Come ha raccontato Roberto D'Agostino, il film nasce dall'esigenza di Mario Cecchi Gori di affidare un ruolo da protagonista a Eva Grimaldi, sulla quale all'epoca pochi registi pare avessero voglia di scommettere. La sceneggiatura del film viene commissionata a D'Agostino ma poi non si trova nessuno disposto ad assumersi la direzione del film, anche perché pure la Penta - che avrebbe distribuito il film (ovvero Berlusconi) - ci aveva messo il suo carico. Sempre D'Agostino sostiene che i nomi delle quattro attrici protagoniste non erano sindacabili, ognuna aveva il suo sponsor: Monica Guerritore, Deborah Calì, Barbara Kero, oltre alla Grimaldi. Anche tutto il resto del cast viene preordinato secondo le stesse logiche. D'Agostino si ritrova capo progetto per indisponibilità di chiunque. Con tali premesse, e con una storia che verte attorno a quattro donne che intendono avvalersi del proprio corpo per raggiungere qualunque obbiettivo, Mutande Pazze non poteva che andare a finire come è andato a finire. Un'operetta trash e sconclusionata, autoreferenziale, tutta ripiegata sul mondo dello spettacolo e della televisione, con continue citazioni e allusioni alla contemporaneità dei primi anni '90. E' facilissimo leggere i rimandi, il film si apre su uno sguaiato quiz show littorio il cui conduttore (Sergio Vastano) sembra un incrocio tra Umberto Smaila e Gianfranco Funari, e lo stesso spettacolo è una specie di Colpo Grosso. La trama quindi si concentra sulla vita delle quattro protagoniste, le loro imprese scorrono in parallelo, talvolta si incrociano e si sovrappongono (come nel caso di Grimaldi e Kero), e comunque si convogliano tutte nel gran finale, una serata di una premiazione dove lo star system si accapiglia e si autodistrugge. Chiosa finale della Guerritore: "qui non c'è nessuno tranne noi mostri".
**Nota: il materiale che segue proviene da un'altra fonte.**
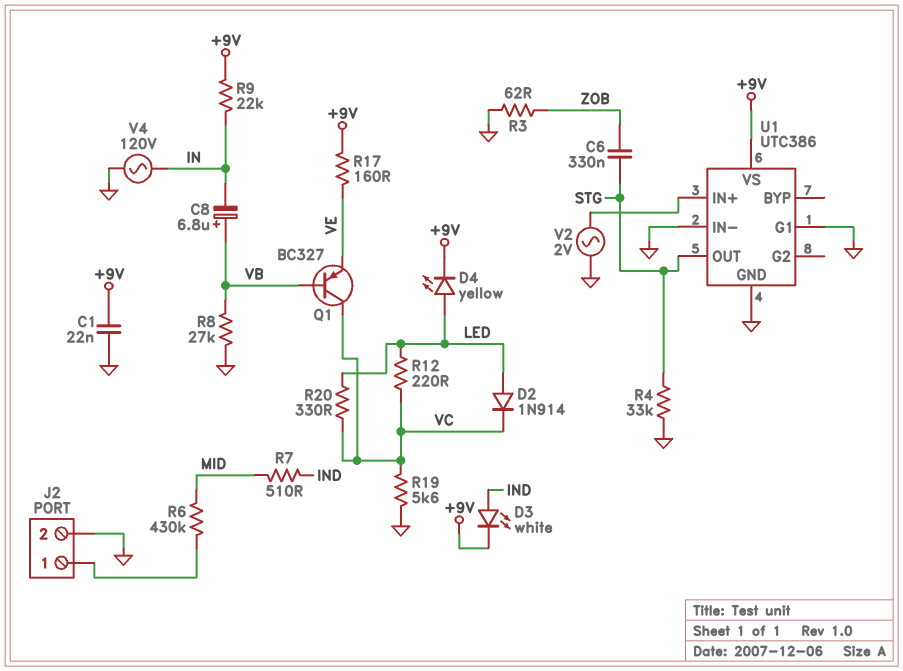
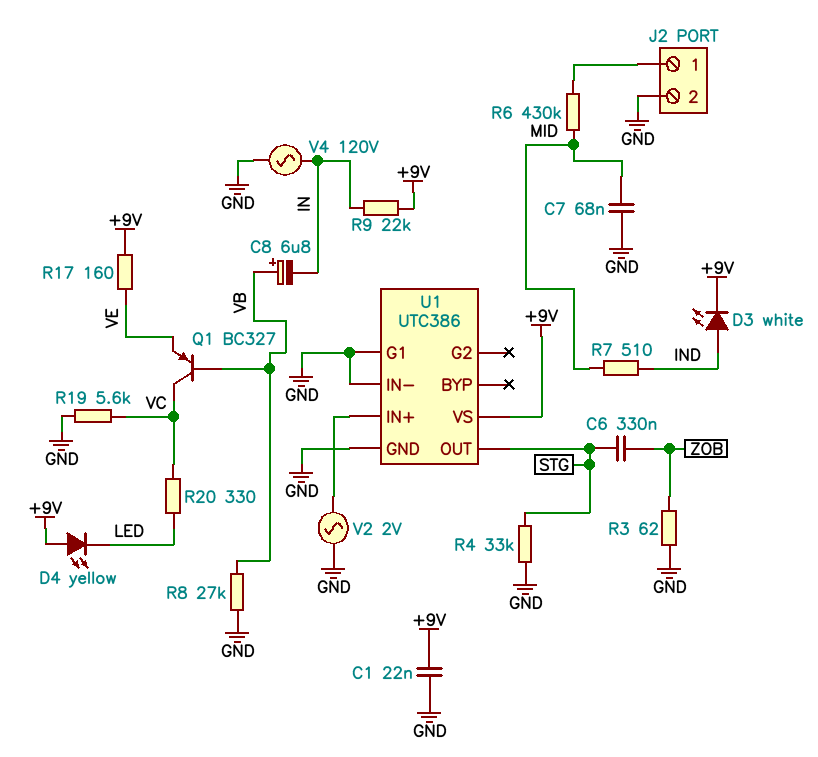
C7: none -> 68nF (GND, MID)
D2: diode 1N914 (A LED, K VC) -> none
D4: LED yellow (A LED, K +9V) -> LED yellow (A +9V, K LED)
R12: 220 (LED, VC) -> none

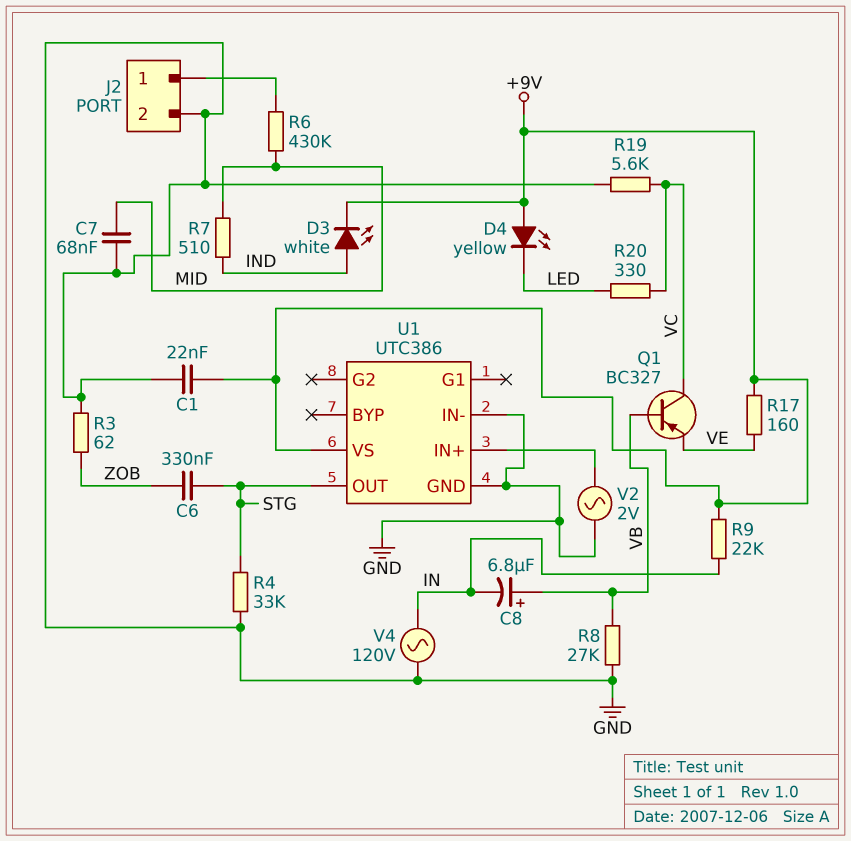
U1 pin G1: GND -> none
Eva Grimaldi aveva già parecchie pellicole alle spalle, erotiche e comiche, ma qui comincia ad avere un vero e proprio ruolo da protagonista, naturalmente sempre incentrato su quei due elementi, comicità ed erotismo. La Guerritore era già un monumento del cinema italiano, anche d'autore, ed anche lei non si era certo risparmiata bollentissime pellicole erotiche nel suo carniere. Deborah Calì aveva girato praticamente solo quelle, un nutrito drappello di titoli con Onorati, Bergonzelli, Gariazzo e Brass. Barbara Kero viene fuori dal nulla e nel nulla ritorna dopo due film nel 1992, questo e Complicazioni Nella Notte di Sandro Cecca. Tutte e quattro si mostrano con generosità allo spettatore, anche se l'unica a non rimanere mai nuda è la Guerritore (all'epoca incinta di tre mesi), che però in una sola scena in corpetto e guepierre distrugge tutte le altre. La Kero sul finale ha i seni a stento trattenuti dal vestito. La Calì è più nuda che vestita, la Grimaldi è spesso nuda ma all'epoca aveva una ghiandola infiammata ad un seno, per cui ogni ripresa viene effettuata con angolazioni strategiche.
Il femminile descritto da D'Agostino è invidioso, arrivista e pianificatore, tutto intento ad usare la sessualità come un grimaldello. La madre (Irma Capece Minutolo) della velina aspirante attrice (Deborah Calì) è ancora più cinica ed assatanata della figlia, al punto tale che la spinge nelle braccia di un dirigente televisivo nel salotto di casa propria acconciato come un boudoir. La Guerritore, specie di Rosanna Lambertucci (con tanto di programma salutista), circuisce ogni uomo di potere con promesse di amplessi. La Grimaldi li usa come vera e propria moneta di scambio, mentre la Kero è una iena parassita che inganna la Grimaldi rubandogli opportunità lavorative. Dal canto loro gli uomini sono solo e soltanto uomini di potere costantemente irretiti da seni e cosce, incapaci di intendere e di volere. Salvo Aldo Busi nella parte di se stesso, pura follia helzapoppin. Tra gli omaggi (o prese in giro, decidete voi) c'è quella a Tinto Brass, interpretato da Aldo Ralli e ribattezzato Nando Crass; una sorta di ebete col sigaro sempre in bocca, che dice solo "culo!" e tocca solo deretani come fossero coperte di Linus. Ironia della sorte, la Calì aveva lavorato l'anno prima in Paprika con il vero "Crass". Debutto per Raoul Bova, giovanotto aggredito sessualmente dalla Grimaldi. D'Agostino non fa sconti e mette in scena la società italiana dello spettacolo, una parata di mostri che nel finale esplodono come in Zabriskie Point.